=== Text ===
+++++

# Gentoo auf Laptop ?

## Darth Vader

Hallo,

ich habe Gentoo auf meinem "Großen" PC und bin eigentlich sehr zufrieden damit.

Jetzt hab ich mir gedacht ich könnte es auch auf meinem Laptop installieren.

Bin mir aber noch nicht ganz sicher und habe noch ein paar Fragen:

1. Ist es überhaupt sinnvoll Gentoo auf einem Pentium 3 (700 MHz) und 256MB RAM Rechner zu installieren ?

2. Wenn ja, was für eine Installationsmethode würdet ihr vorziehen ? 

    ("minimal" oder "universal" CD) (Stage 1, Stage 2 oder Stage 3) 

3. Wie lang würde die Installation dann ungefähr dauern  :Rolling Eyes: 

Danke schon mal,

cu

Darth Vader

----------

## Fugee47

sicher ist es sinvoll !!! 

Da du dich ja auch schon damit auskennst sollte es auch kaum Probleme geben. 

Ich würd die minimale installations-cd nehmen und dann stage3. Das ist am einfachsten und reicht völlig aus !!

wie lange das dann dauert ... ???

das liegt wohl ganz daran welche Programme du installierst und vor allem welchen windowmanager du nimmst. Also kde  ist wohl am heftigsten !!!

Aber das musst du selber wissen welchen du nehmen willst .....

Bist du n ganzes system mit allen nötigen Programmen, Einstellungen ...... aufgesetzt hast, da wird wohl einige Zeit vergehen  :Wink: 

Aber wenns dann erstmal eingerichtet ist, haste deine Freude dran !!!!!

+++++

=== Gespeicherte Einträge ===
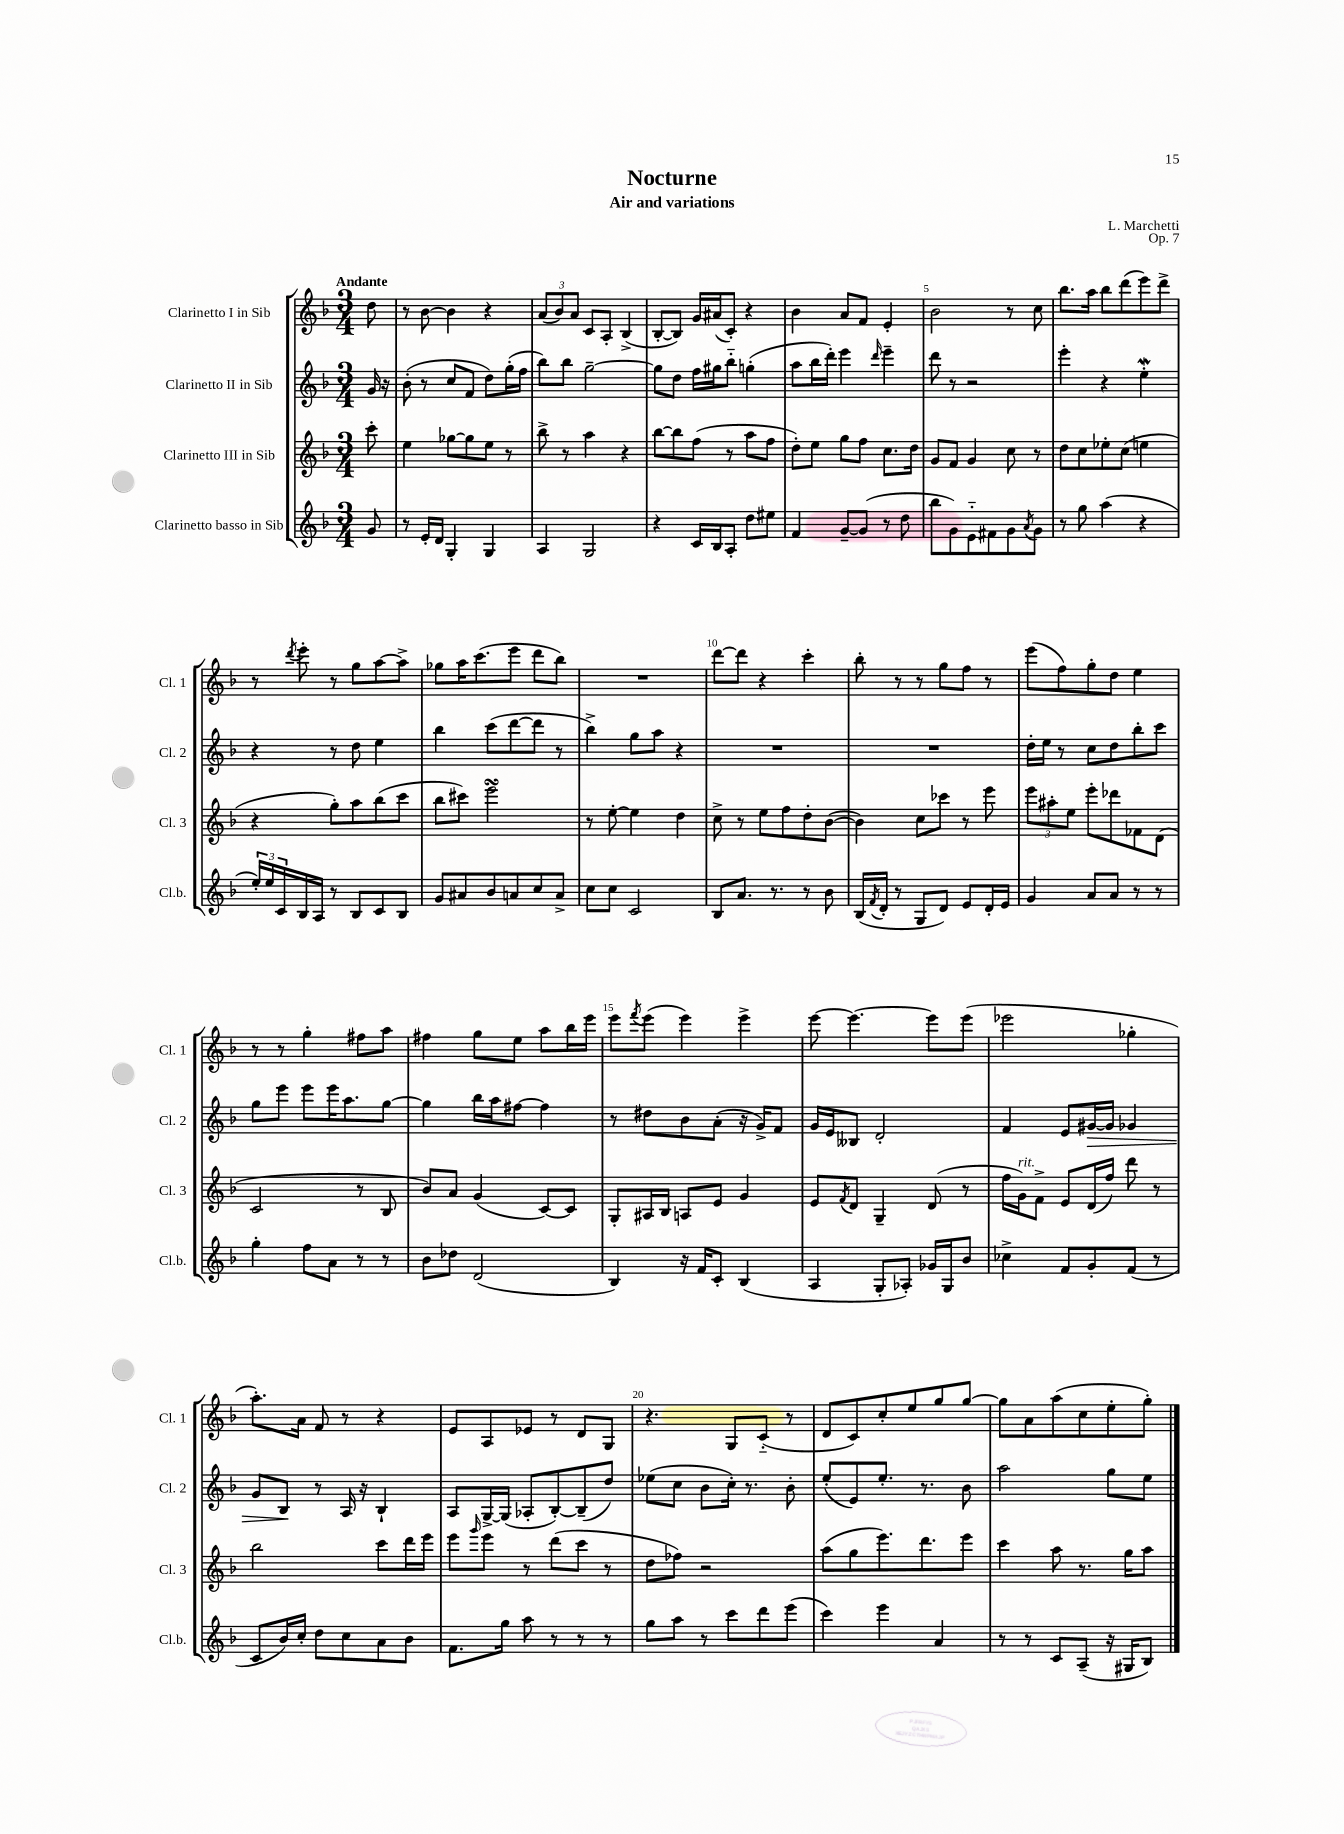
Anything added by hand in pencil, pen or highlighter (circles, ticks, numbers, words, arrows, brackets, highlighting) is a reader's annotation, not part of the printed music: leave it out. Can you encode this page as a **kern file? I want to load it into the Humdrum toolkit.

+++++

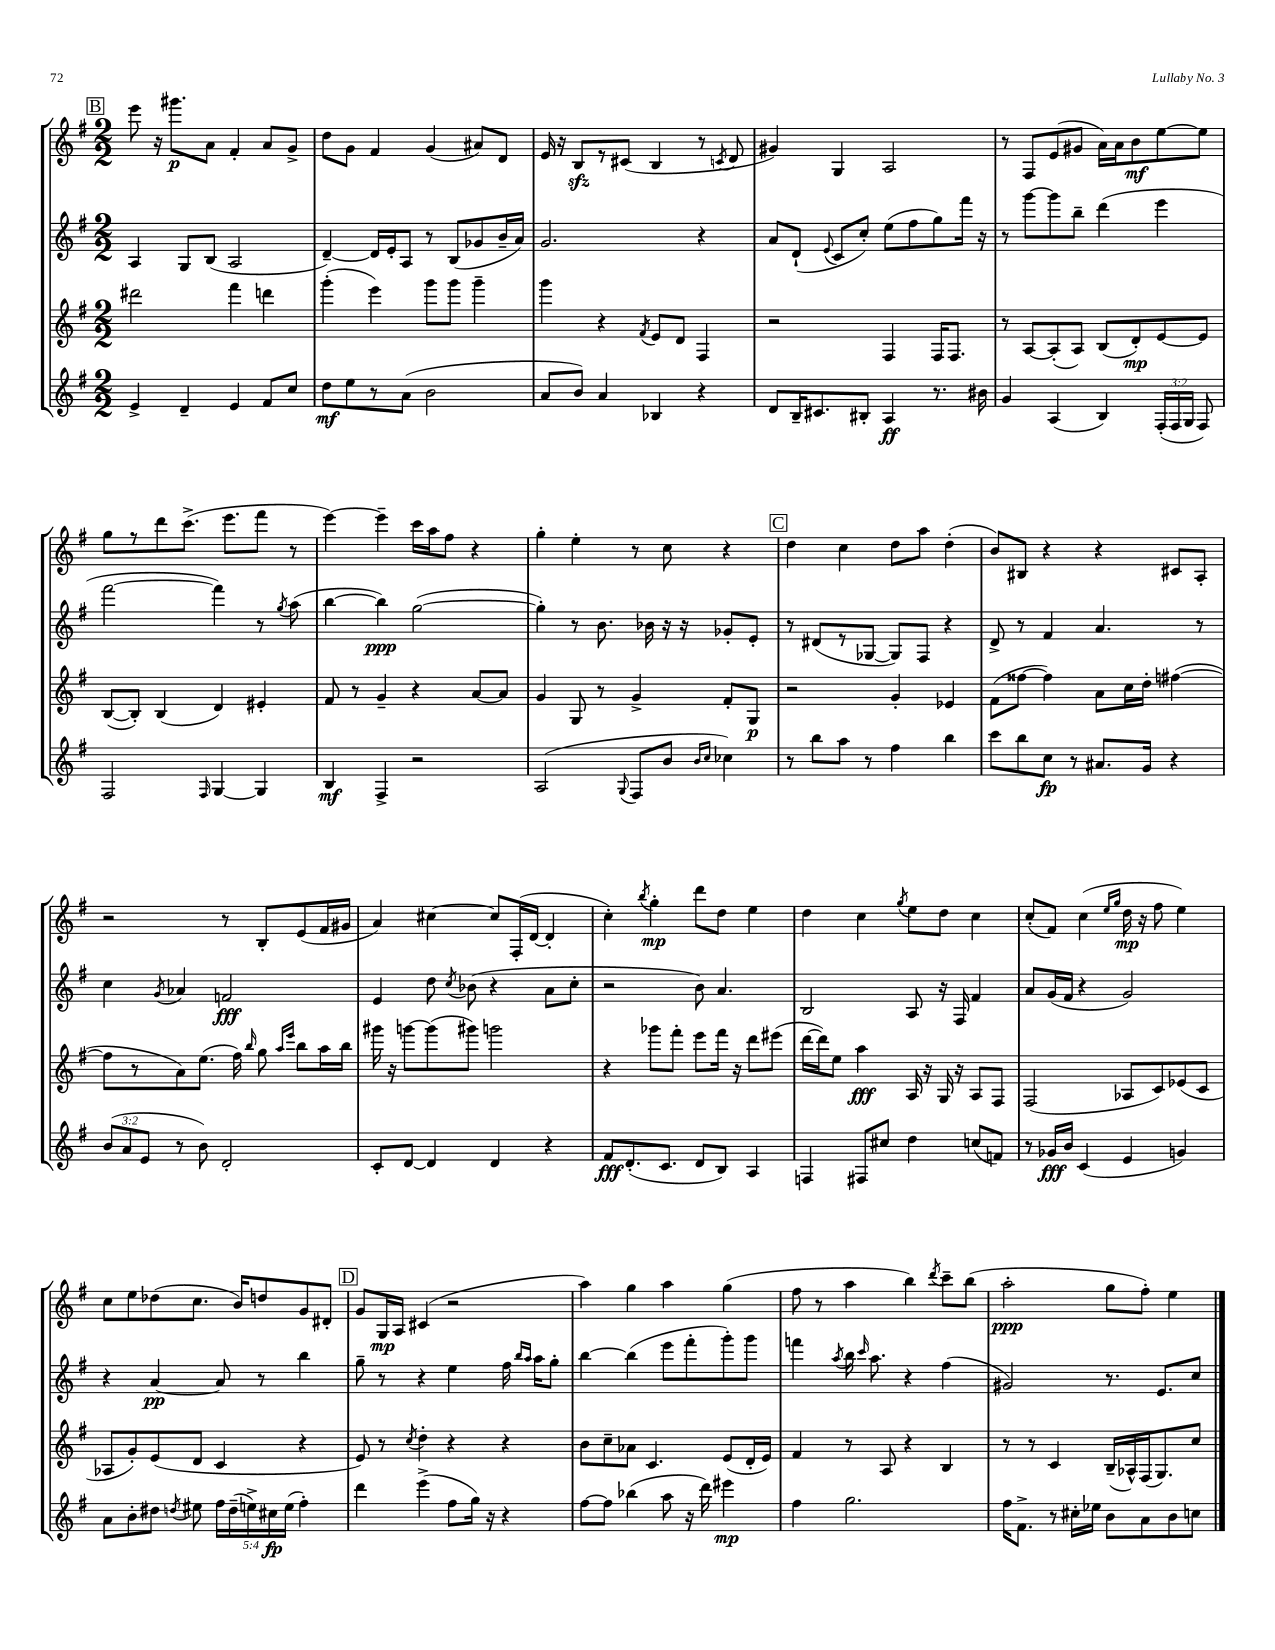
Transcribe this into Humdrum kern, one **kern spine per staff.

+++++

=== Zu bearbeiten ===
A - Kopieren Sie aus dem Forenthread über Gentoo den Abschnitt zwischen "Da du dich ja" und "nehmen willst .....", beide eingeschlossen, Wort für Wort.
B - Beantworten Sie anhand des Forenthreads über Gentoo diese Fragen:
(i) Welchen Prozessor mit welcher Taktfrequenz hat der Rechner, nach dem im ersten Beitrag gefragt wird?
(ii) Welche Installations-CD und welche Stage empfiehlt Fugee47?
(iii) Welchen Windowmanager bezeichnet Fugee47 als den heftigsten?
Die Einträge spielen hierfür keine Rolle.

=== Lösungen nacheinander ===
A -
Da du dich ja auch schon damit auskennst sollte es auch kaum Probleme geben. 

Ich würd die minimale installations-cd nehmen und dann stage3. Das ist am einfachsten und reicht völlig aus !!

wie lange das dann dauert ... ???

das liegt wohl ganz daran welche Programme du installierst und vor allem welchen windowmanager du nimmst. Also kde  ist wohl am heftigsten !!!

Aber das musst du selber wissen welchen du nehmen willst .....

B -
(i) Einen Pentium 3 mit 700 MHz.
(ii) Die minimale Installations-CD und Stage 3.
(iii) KDE.